Ja, Fitness und Gesundheit sind für mich essenziell – kein Zwang, sondern fester Bestandteil meines Lebensstils. Ich liebe gutes Essen genauso wie Training. Als Studios geschlossen waren, startete ich mit Körpergewichtsübungen: Liegestütze, Mountain Climbers, Kniebeugen, Trizeps-Dips am Bettrand, Crunches und Beinheben. Statt Aufzug nahm ich Treppen. Dreimal wöchentlich Yoga half meiner mentalen Balance. Auch post-Lockdown bleibe ich bei Heimtraining – sicherer in Pandemiezeiten.
F: Welche Workouts bevorzugen Sie und warum? Yoga, Aerobic, Krafttraining oder Pilates?
Ich variiere alle 3-4 Monate, damit der Körper nicht adaptiert und Ergebnisse ausbleiben. Pilates liebe ich besonders: Es optimiert Haltung, stärkt den Core und balanciert Muskeln. Körpergewichtsübungen sind verletzungssicher.
F: Welche Veränderung bemerkten Sie bei einer Übung?
Früher nur Cardio im Studio – Laufen oder Laufband. Krafttraining mied ich aus Angst vor Muskelmasse. Irrtum!
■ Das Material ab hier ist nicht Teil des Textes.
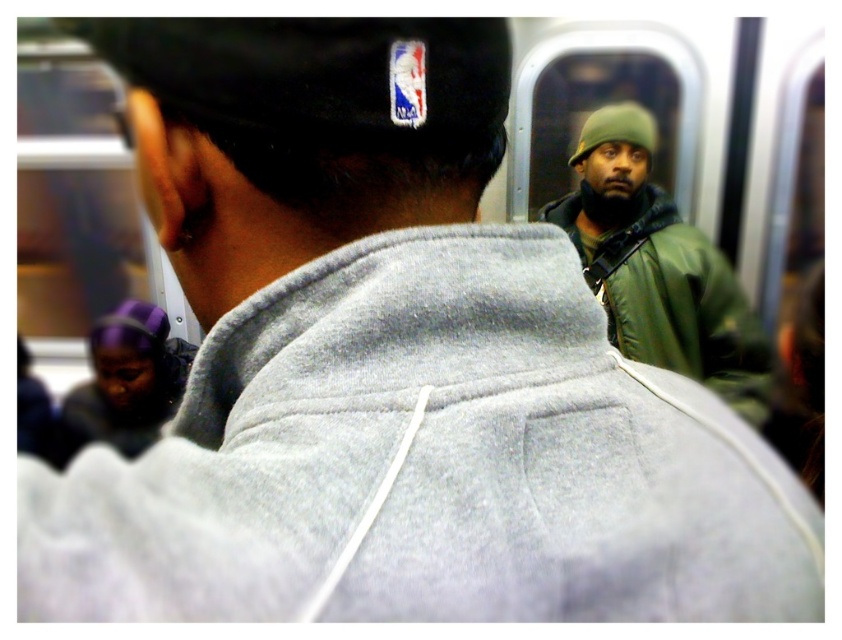
Does green matte jacket at center have a smaller size compared to green matte baseball hat at upper center?

No, green matte jacket at center is not smaller than green matte baseball hat at upper center.

Consider the image. Can you confirm if green matte jacket at center is positioned above green matte baseball hat at upper center?

No, green matte jacket at center is not above green matte baseball hat at upper center.

This screenshot has height=640, width=842. Describe the element at coordinates (658, 266) in the screenshot. I see `green matte jacket at center` at that location.

The height and width of the screenshot is (640, 842). I want to click on green matte jacket at center, so click(658, 266).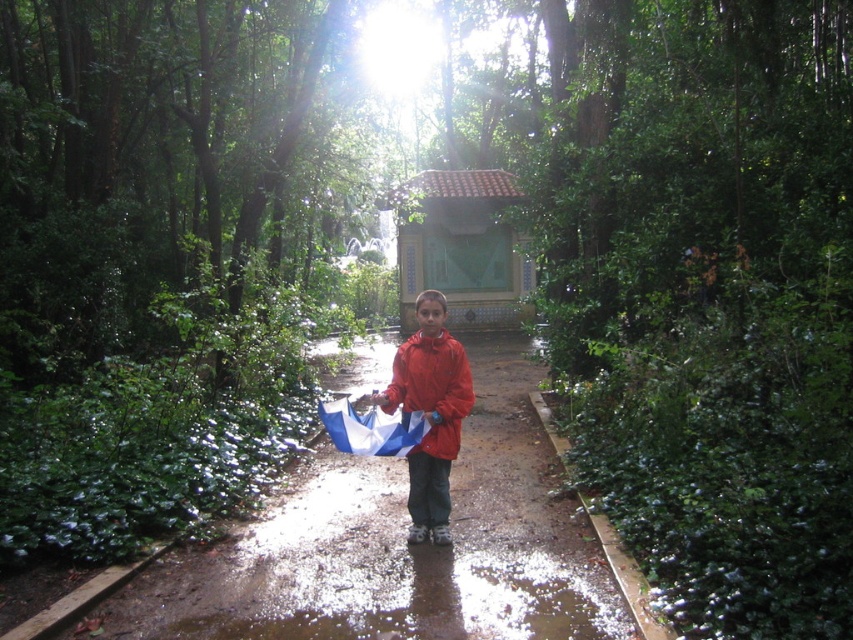
Is brown tiled gazebo at center taller than matte red jacket at center?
Es formte meinen Körper, machte mich stärker. Cardio allein reichte nicht; Krafttraining brachte den Durchbruch zu mehr Fitness und Stärke.
F: Bereiten Sie sich für eine rolle vor, die Top-Fitness erfordert?
Gerade drehe ich 'Phir Mamlaa Gadbad Hai' mit Ninja in Chandigarh. Der Regisseur will leichte Zunahme für die Figur. Perfekt – ich esse punjabisch genussvoll, ohne Schuldgefühle, balanciere mit Training. Keine Übertreibung.